Título: Partiu de Lula a ordem para suspender cartilha
Autor: João Domingos
Fonte: O Estado de São Paulo, 06/05/2005, Nacional, p. A10

BRASÍLIA - Partiu do presidente Luiz Inácio Lula da Silva a ordem para a Secretaria dos Direitos Humanos suspendesse a distribuição da cartilha Politicamente Correto & Direitos Humanos. Na terça-feira, em cerimônia no Palácio do Planalto para a expansão da capacidade produtiva da Açominas, o presidente Lula chamou alguns ministros e auxiliares e perguntou o que achavam da cartilha. Sem esperar resposta, o próprio Lula disse: "Acho um absurdo, uma perda de tempo e um gasto desnecessário de dinheiro." Em seguida, perguntou ao secretário Nilmário Miranda por que "peão" é uma palavra pejorativa. "Mas Nilmário, eu sou um peão e não me importo com isso. E também chamo as pessoas de peão", disse Lula, de acordo com relato de um dos presentes ao encontro. Em seguida, Lula determinou que toda a publicação fosse recolhida. Mais tarde, num encontro com os ministros que formam o núcleo central do governo, eles e Lula ridicularizaram a cartilha, por tê-la na condição de "bobagem, uma perda de tempo e um irradiador de confusão sem motivo algum".

A cartilha tem 96 expressões condenadas por terem sido consideradas pejorativas pela Secretaria dos Direitos Humanos. Entre elas, expressões e palavras muito populares, faladas em todas as regiões do País, como "a coisa ficou preta", "sapatão", "cabeça-chata", "comunista", "peão", "barbeiro", "palhaço", "xiita" e até "funcionário público".

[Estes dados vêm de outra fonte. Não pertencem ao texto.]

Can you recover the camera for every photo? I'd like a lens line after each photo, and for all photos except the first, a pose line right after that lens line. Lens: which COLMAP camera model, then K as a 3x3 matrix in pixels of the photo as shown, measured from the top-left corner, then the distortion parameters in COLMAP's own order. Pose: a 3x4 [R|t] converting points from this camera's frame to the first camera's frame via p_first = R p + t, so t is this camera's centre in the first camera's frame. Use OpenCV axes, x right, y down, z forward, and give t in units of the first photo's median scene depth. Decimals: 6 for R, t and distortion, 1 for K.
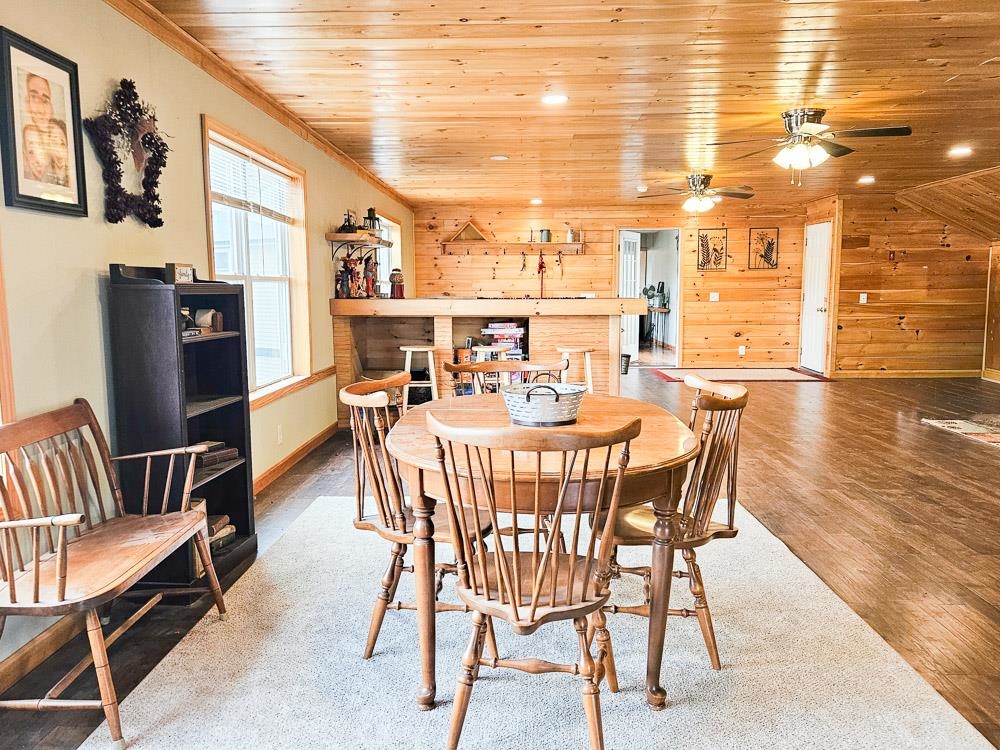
lens RADIAL K [[794.1, 0, 500.0], [0, 794.1, 375.0], [0, 0, 1]] dist [0.078234, -0.106856]
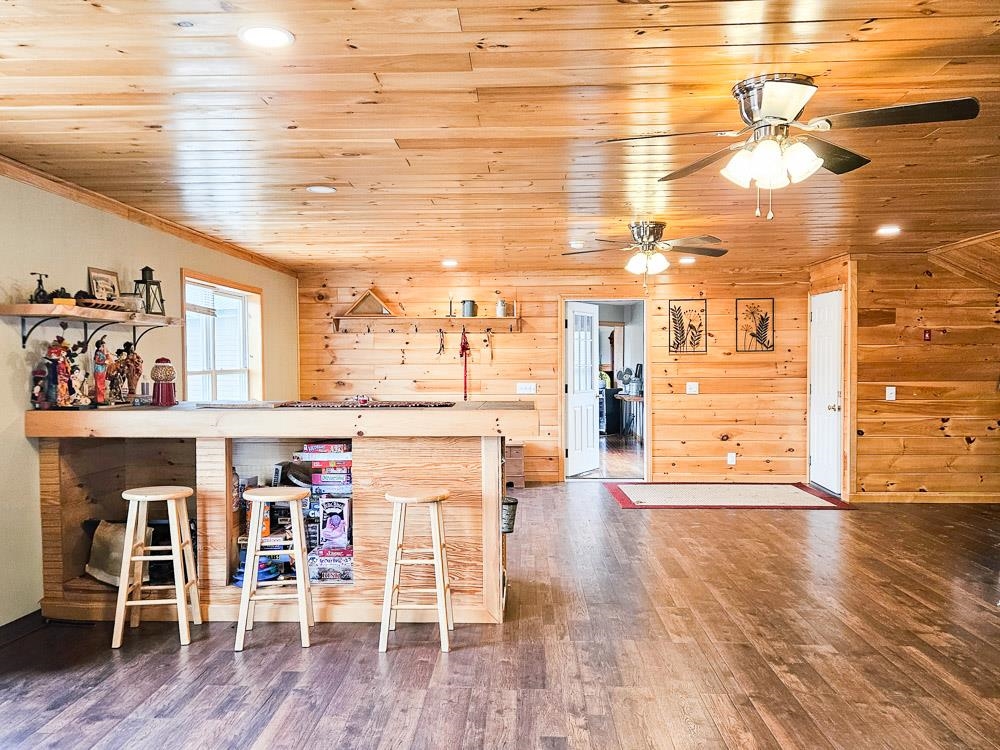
lens RADIAL K [[829.5, 0, 500.0], [0, 829.5, 375.0], [0, 0, 1]] dist [0.088204, -0.118633]
pose [[0.999971, -0.000448, -0.007599, 0.100187], [-0.000261, 0.995664, -0.093022, -0.039764], [0.007608, 0.093021, 0.995635, 0.228984]]
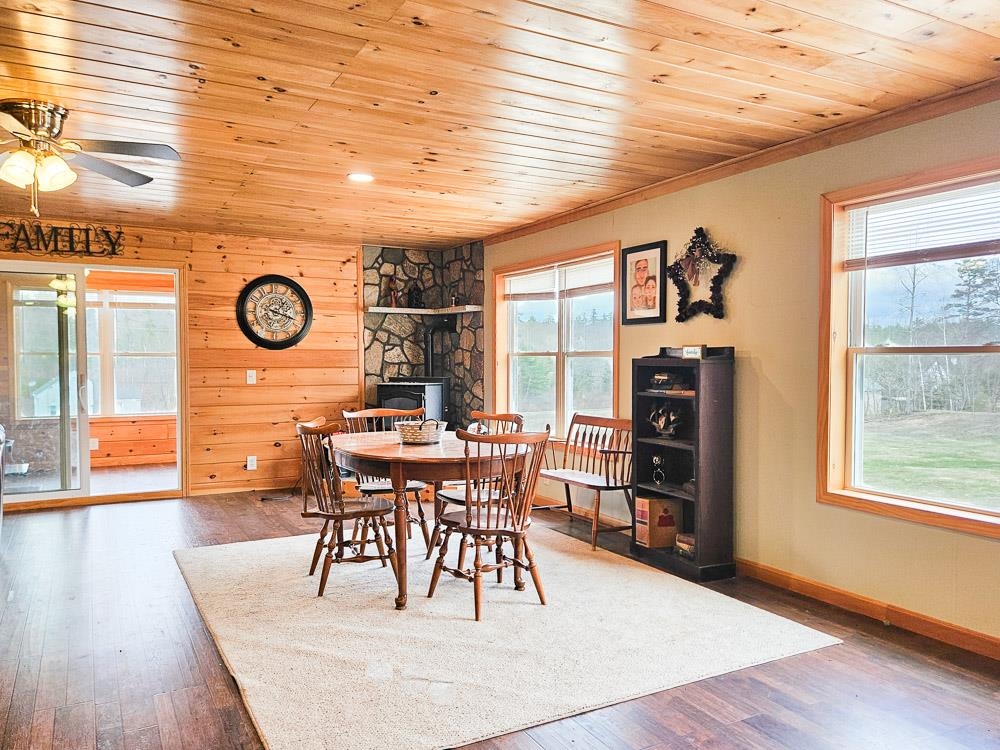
lens RADIAL K [[739.9, 0, 488.0], [0, 739.9, 373.8], [0, 0, 1]] dist [0.075728, -0.072796]
pose [[-0.870085, 0.014680, -0.492683, 0.174401], [-0.051866, 0.991281, 0.121131, -0.070345], [0.490166, 0.130948, -0.861737, 0.602739]]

Em suas indagações sobre o conteúdo da cartilha, Lula ouviu ainda de um amigo a opinião de que os termos da Politicamente Correto poderiam resultar em enxurrada de ações de indenização contra o governo. "É só alguém arrumar um advogado esperto e ficar esperando a hora de pedir a indenização, sob o argumento de que determinado termo o ofendeu, porque consta da cartilha."

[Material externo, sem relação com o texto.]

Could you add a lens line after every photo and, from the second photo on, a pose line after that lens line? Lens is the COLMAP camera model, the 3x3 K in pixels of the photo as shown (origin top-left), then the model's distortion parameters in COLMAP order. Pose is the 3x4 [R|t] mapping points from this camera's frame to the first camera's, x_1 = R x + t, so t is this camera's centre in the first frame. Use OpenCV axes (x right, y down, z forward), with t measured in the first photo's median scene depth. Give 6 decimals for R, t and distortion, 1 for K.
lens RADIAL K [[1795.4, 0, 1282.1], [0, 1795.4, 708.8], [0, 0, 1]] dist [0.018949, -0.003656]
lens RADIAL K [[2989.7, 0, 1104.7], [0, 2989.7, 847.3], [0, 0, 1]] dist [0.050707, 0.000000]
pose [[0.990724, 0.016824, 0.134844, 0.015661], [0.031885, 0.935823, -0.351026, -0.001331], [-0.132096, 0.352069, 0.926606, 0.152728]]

O próprio Lula usa mais do que "peão" - ou "peãozada" - em suas falas. Na entrevista coletiva que concedeu há uma semana, ele se referiu a "xiitas", um dos ramos do islamismo, no sentido usado no Brasil: de pessoas radicais. O termo é desaconselhado pela cartilha por não se referir ao Islã, mas a políticos ou sindicalistas radicais e inflexíveis.

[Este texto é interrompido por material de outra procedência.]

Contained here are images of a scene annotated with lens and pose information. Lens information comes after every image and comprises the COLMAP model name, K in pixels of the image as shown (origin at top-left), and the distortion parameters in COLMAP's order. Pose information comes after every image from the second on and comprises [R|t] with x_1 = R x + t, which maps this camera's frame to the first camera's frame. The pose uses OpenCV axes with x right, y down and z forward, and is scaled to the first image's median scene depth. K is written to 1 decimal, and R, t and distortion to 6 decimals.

O Comitê Nacional dos Direitos Humanos vai analisar o conteúdo da cartilha e dar novo parecer, a pedido do ministro Nilmário Miranda. Mas no governo há quem duvide de que ela volte a circular depois da reação do presidente Lula. A cartilha foi editada por convênio da secretaria com a Fundação Universitária de Brasília (Fubra). A impressão dos 5 mil exemplares da primeira - e já histórica - edição custou cerca de R$ 30 mil. O texto final foi do jornalista Antonio Carlos Queiroz, vice-presidente do Sindicato dos Jornalistas.